Caldwell is working with Pepco to identify a test neighborhood of approximately 1,500 homes for aggressive cutting. "I'm not just looking at removing a tree because Pepco says it needs to be removed," he said.
In Virginia, outside the W&OD Trail, Dominion is targeting about 50 more miles of transmission line for energetic pruning, including Pimmit Run in McLean, Route 1 in Dumfries and Route 123 in Woodbridge to the Capital Beltway and east toward McLean.
On the trail itself, users mourn the loss of greenery.
"I'm worried they're going overboard," Tom Smith, a retired electronics executive, said last week as he strolled the path just outside Vienna on his daily, four-mile constitutional. In front of him, a contractor was cutting a maple tree in half.
A few nights later, at a meeting organized by Dels. Stephen C. Shannon (D-Fairfax) and James M. Scott (D-Fairfax), Dominion executives pledged to limit their work along two miles in the area. But they said they would be back to cut down all the trees if they appear to be in the way of power lines.
"It's just not acceptable to take the risk of having another Northeast blackout," said John Smatlak, the company's director of electric transmission.
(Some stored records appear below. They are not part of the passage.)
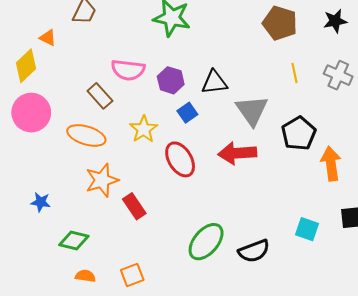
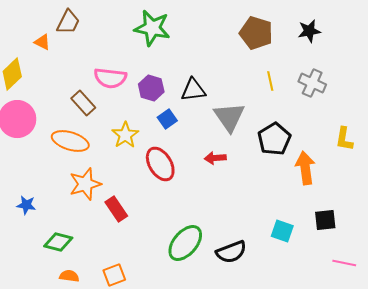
orange triangle: (48, 38) -> (42, 42), moved
red arrow: (237, 153) -> (215, 158), size x0.6

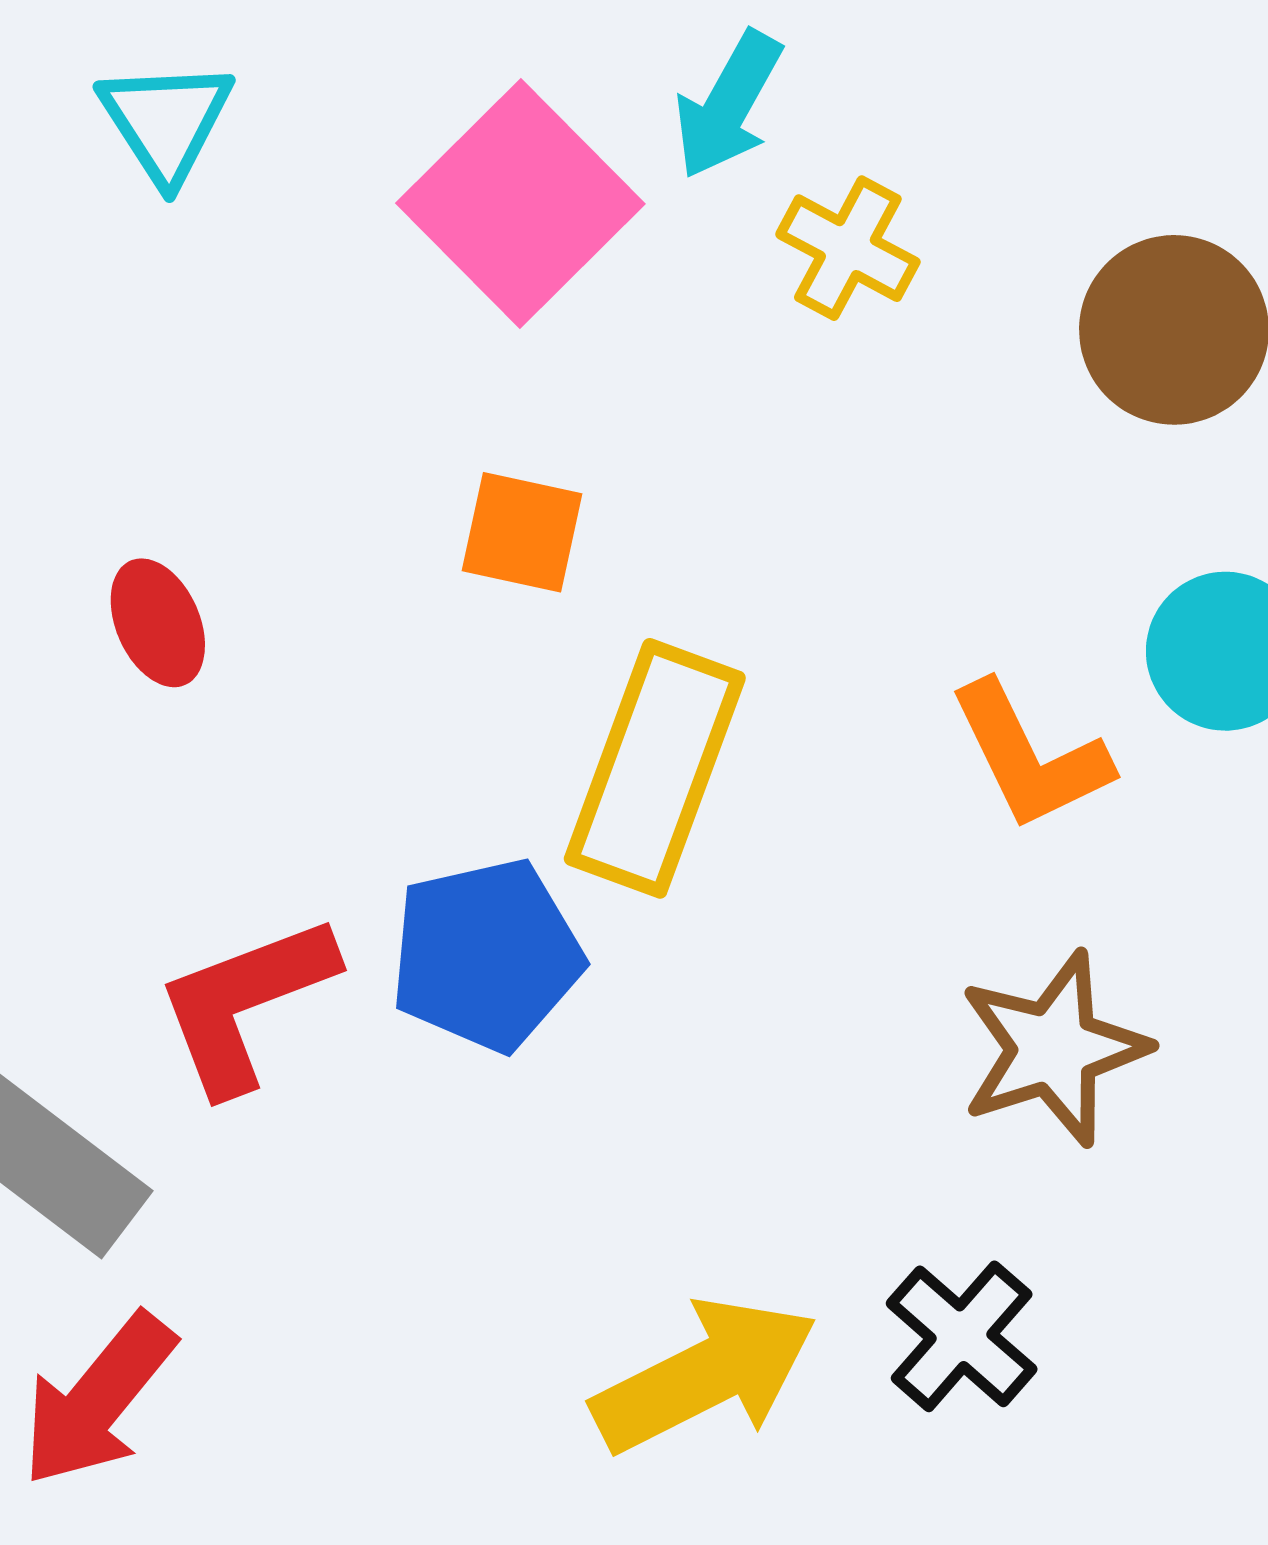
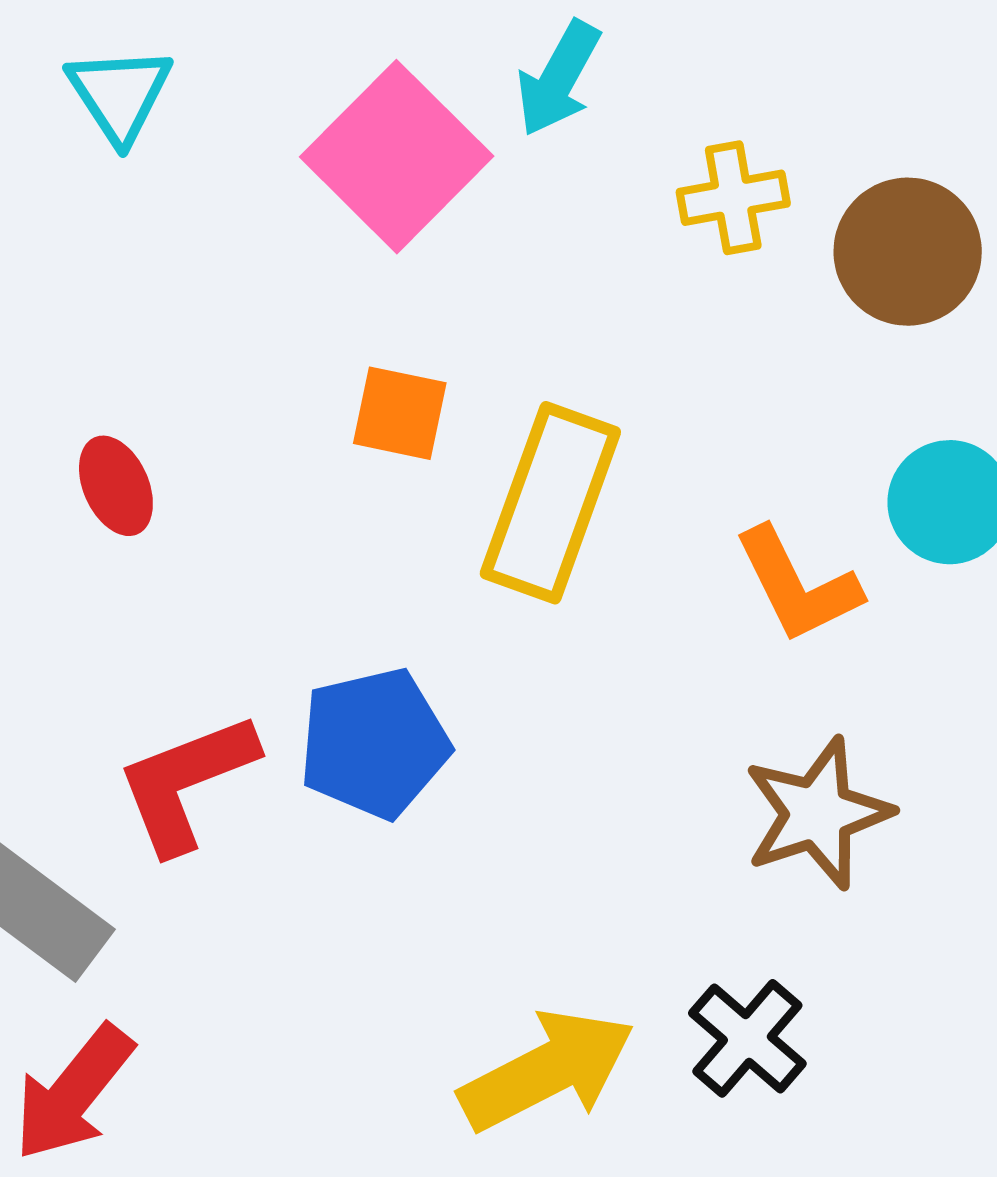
yellow cross: (848, 248) -> (733, 198), moved, turned -38
yellow rectangle: (655, 768) -> (550, 503), moved

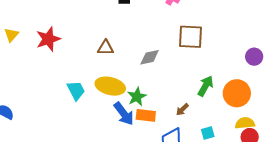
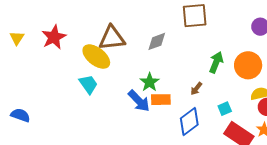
brown triangle: (106, 48) -> (112, 38), size x1.6
yellow ellipse: (110, 86) -> (96, 57), moved, turned 32

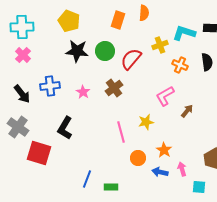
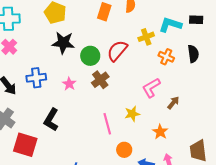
green circle: (105, 51) -> (90, 56), moved
orange star: (164, 150) -> (160, 132), moved

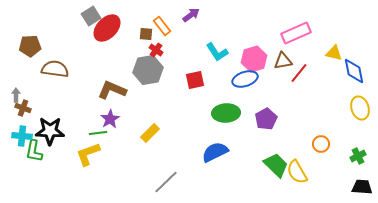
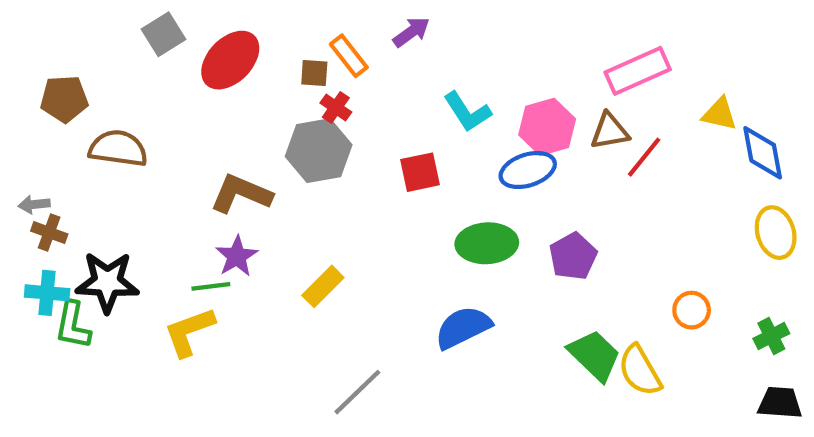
gray square: (91, 16) -> (163, 34), moved
gray arrow: (16, 95) -> (34, 204), turned -96

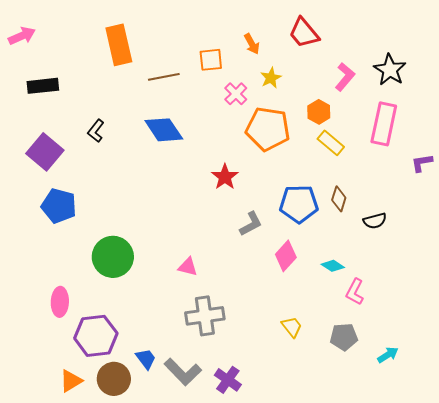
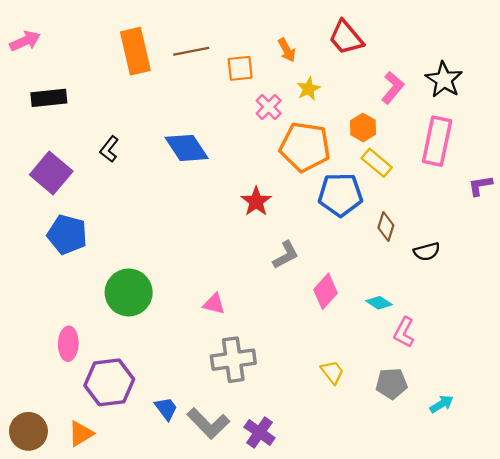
brown line: (164, 77) -> (191, 51), moved
blue pentagon: (299, 204) -> (340, 195), moved
brown circle: (114, 379) -> (28, 431), moved

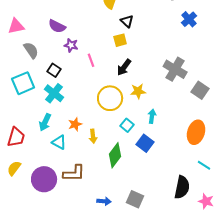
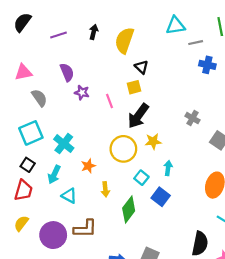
blue cross: (189, 19) -> (207, 65), turned -35
purple semicircle: (57, 26) -> (67, 72), turned -138
pink line: (91, 60) -> (110, 101), moved
black arrow: (124, 67) -> (138, 116), size x1.4
gray cross: (175, 69) -> (192, 118), size x0.6
black square: (54, 70) -> (28, 165), moved
orange star: (75, 124) -> (88, 166), moved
The cutting, which started in Falls Church and Arlington County last year, is scheduled to move west to Leesburg to the last transmission tower by the end of the year, when Dominion is likely to have filed its application to the State Corporation Commission to extend the lines. Trail users already are pleading with the utility to find an alternative location. But Smatlak said the issue boils down to pure economics: Dominion owns an easement along the trail, and the cost of securing a new one would be prohibitive.
"You've got this leafy green canopy during the summer and it's 10 degrees cooler out there," W&OD trail manager Paul McCray said. "People like that. Does Dominion making a few more dollars override the destruction of the trail?"